The medical disorder known as tracheal stenosis is characterised by constriction of the trachea, or windpipe, leading to limited airflow and dyspnoea. While acquired tracheal stenosis is more common, it can also be congenital, meaning it is present from birth. Trauma, infections, tracheal stenosis acquired via tracheostomy, or inflammatory illnesses such as granulomatosis with polyangiitis usually follow extended intubation.
Tracheal stenosis causes shortness of breath, noisy breathing (stridor), persistent coughing, wheezing, and trouble breathing during strenuous activity. Severe cases can cause misdiagnosis by simulating asthma or another respiratory condition. Usually, the degree of narrowing determines the degree of symptoms.
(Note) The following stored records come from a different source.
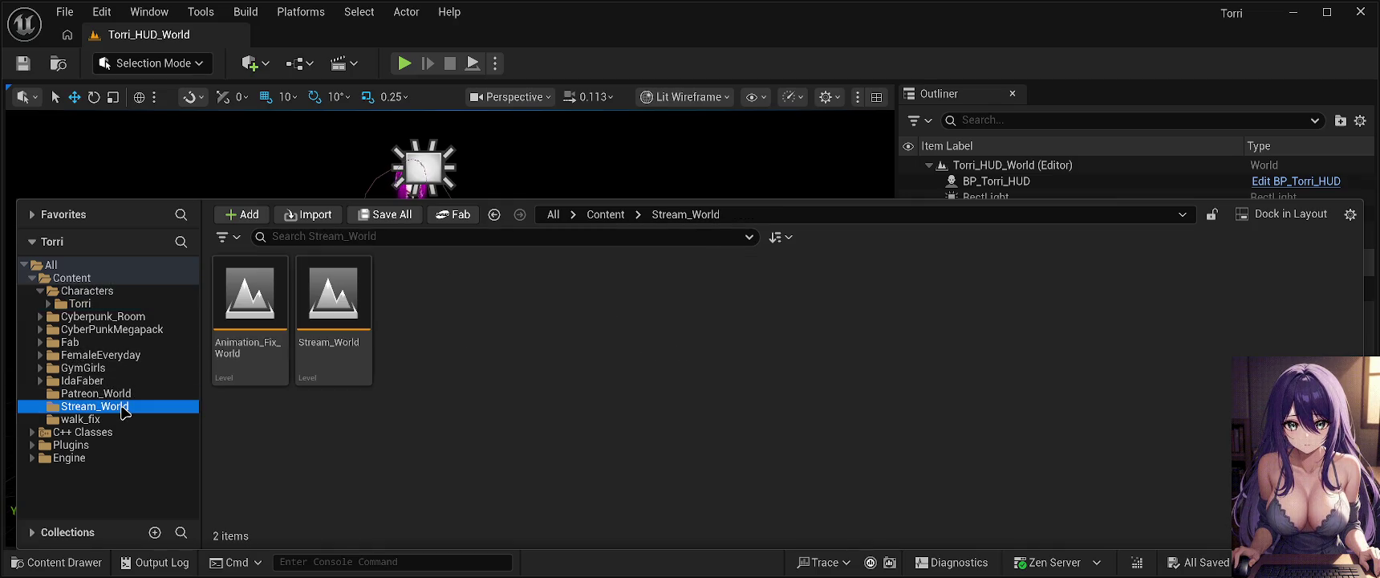
left_click(132, 393)
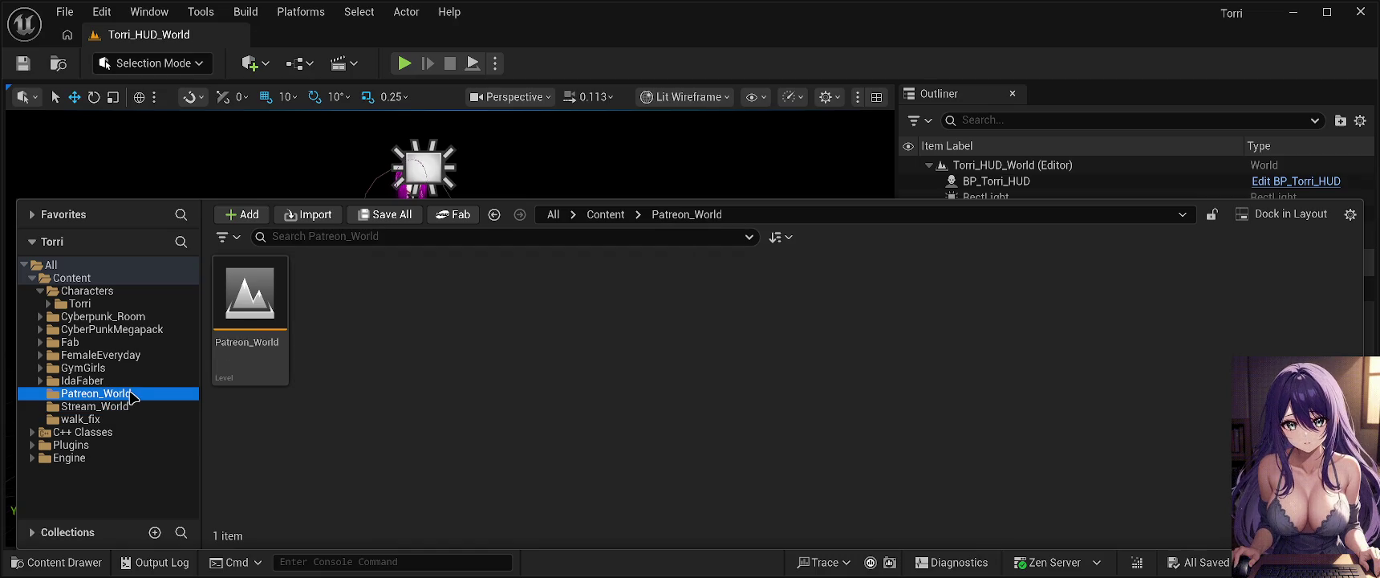
left_click(111, 407)
left_click(101, 419)
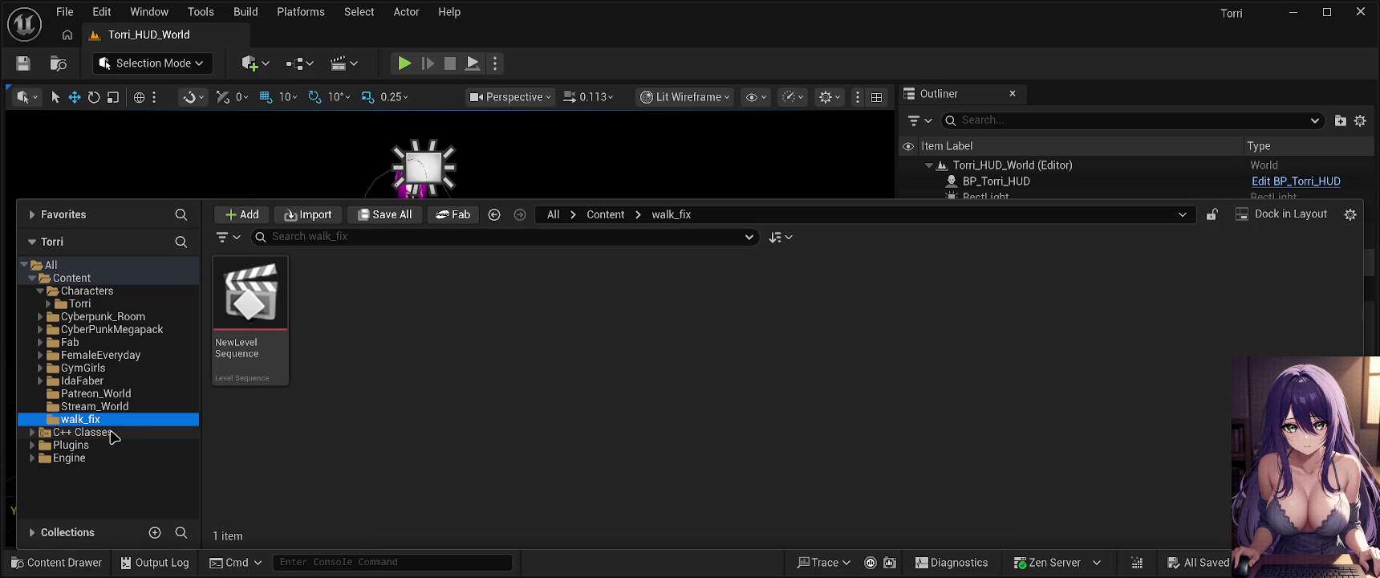
left_click(70, 444)
left_click(72, 458)
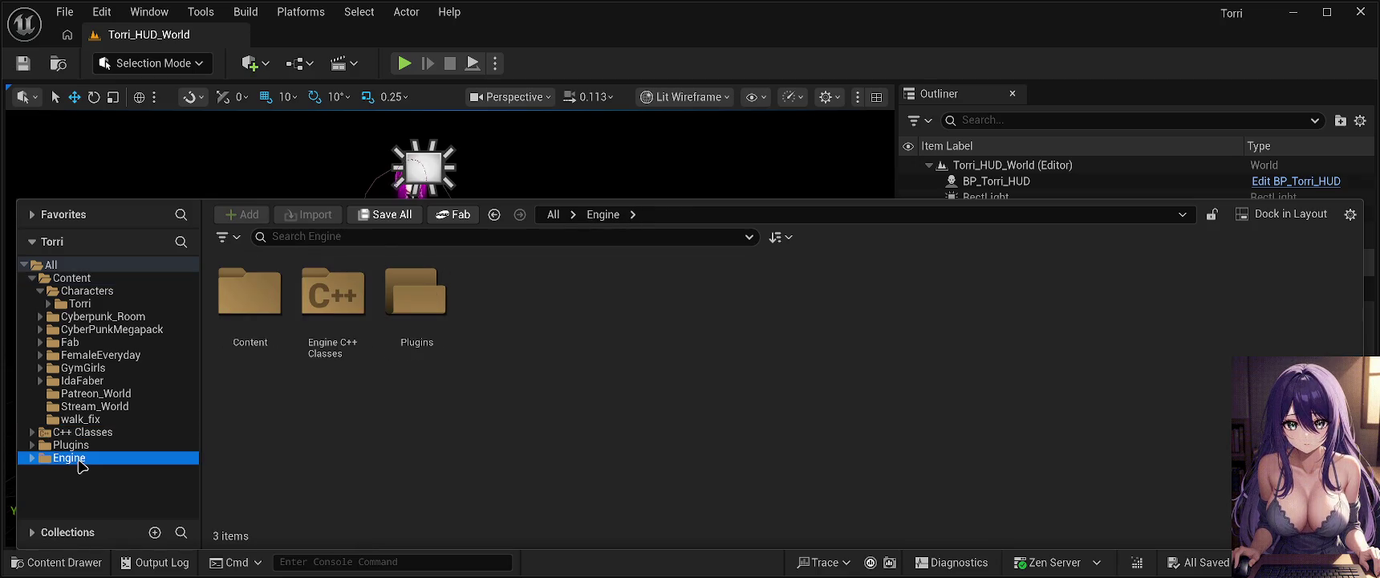
left_click(70, 445)
left_click(80, 381)
left_click(111, 329)
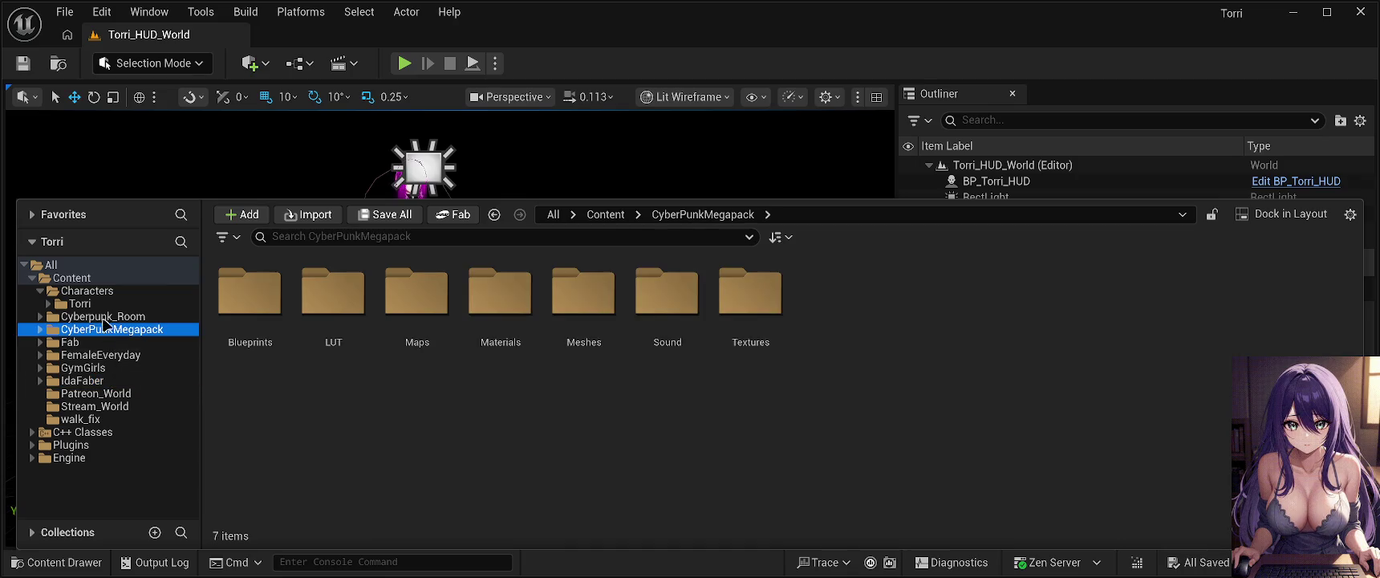
left_click(95, 305)
left_click(109, 292)
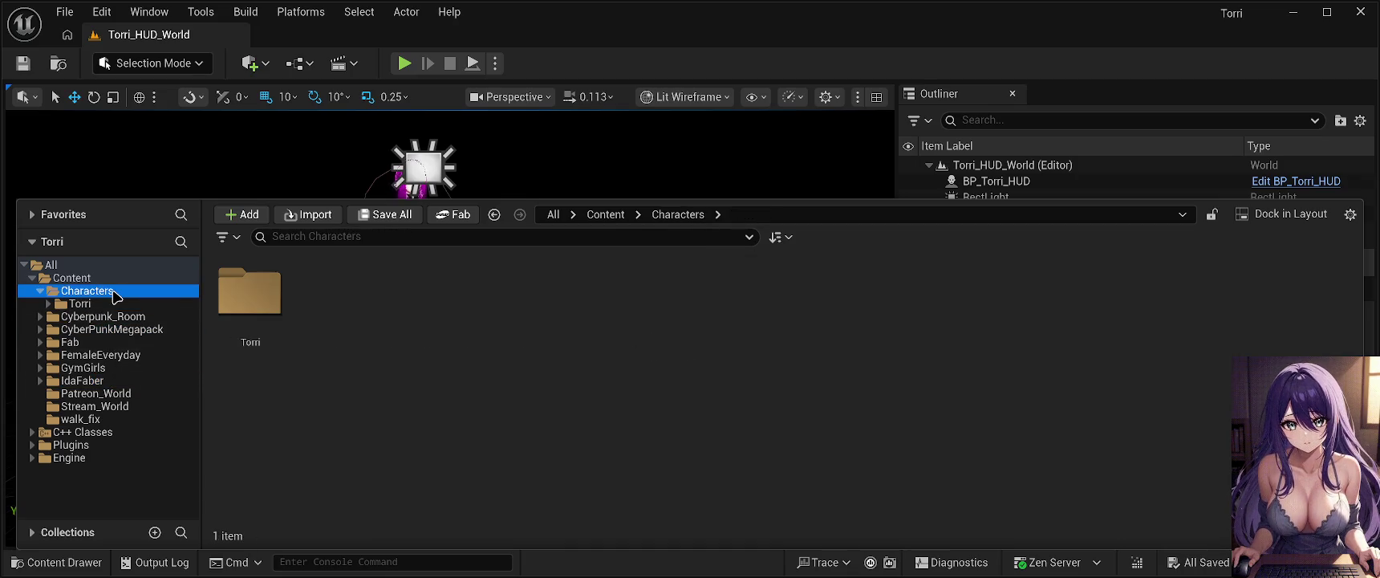
left_click(88, 305)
To assess airway structure and function, diagnosis calls for imaging modalities that include CT scans, bronchoscopy, or pulmonary function testing. Treatment relies on the degree and reason for the constriction. While severe cases usually call for surgical intervention such as tracheal excision or reconstruction, mild cases may be handled with drugs and airway dilatation treatments.
Early diagnosis and suitable treatment are crucial for avoiding consequences, including respiratory failure. Most individuals can recover normal breathing and greatly increase their quality of life with proper therapy. Monitoring airway condition and guaranteeing long-term success depend on regular follow-ups.